[Text block — start]
On April 25, 2013, the Toledo Bar Association "filed a
five-count second amended complaint charging Beauregard Maximillion Harvey with
violating various rules of professional conduct arising from his representation”
several clients “in various legal matters.” Toledo
Bar Association v. Harvey, 2014 WL 4358004 (Supreme Court of Ohio
2014).
The Supreme Court began its opinion by noting that this was Harvey’s
second disciplinary matter. Harvey was
disciplined in 2012 for failing to act with reasonable diligence in
representing clients, failing to keep his clients informed, and engaging in
conduct prejudicial to the administration of justice.
We ordered a one-year suspension, all stayed
on the conditions that he commit no further misconduct and submit to one year
of monitored probation. Toledo Bar Assn. v. Harvey, 133 Ohio
St.3d 228, 977 N.E.2d 628 (Ohio Supreme Court 2012).
The flowchart you can find here outlines the Ohio attorney
disciplinary process.
[Text block — finish]
[Recorded data — start]
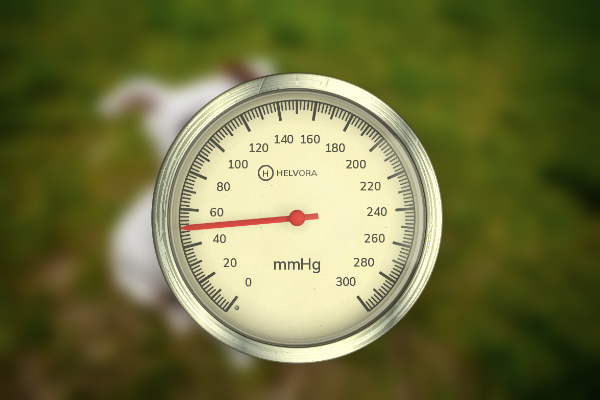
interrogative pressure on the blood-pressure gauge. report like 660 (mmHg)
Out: 50 (mmHg)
[Recorded data — finish]
-- Activities --
(A) Repeat the Harvey discipline passage between "The Supreme Court" and "disciplinary process.", inclusive.
(B) Does each statement below agree with the Harvey discipline passage? Answer yes or no for each, and quote the words of the passage that decide it.
(i) The second amended complaint filed against Harvey had five counts.
(ii) The one-year suspension ordered in 2012 was entirely stayed.
(iii) As a condition of the 2012 discipline, Harvey had to submit to two years of monitored probation.

-- Answer section --
(A)
The Supreme Court began its opinion by noting that this was Harvey’s
second disciplinary matter. Harvey was
disciplined in 2012 for failing to act with reasonable diligence in
representing clients, failing to keep his clients informed, and engaging in
conduct prejudicial to the administration of justice.
We ordered a one-year suspension, all stayed
on the conditions that he commit no further misconduct and submit to one year
of monitored probation. Toledo Bar Assn. v. Harvey, 133 Ohio
St.3d 228, 977 N.E.2d 628 (Ohio Supreme Court 2012).
The flowchart you can find here outlines the Ohio attorney
disciplinary process.

(B)
(i) Yes: "five-count second amended complaint"
(ii) Yes: "We ordered a one-year suspension, all stayed"
(iii) No: "submit to one year of monitored probation"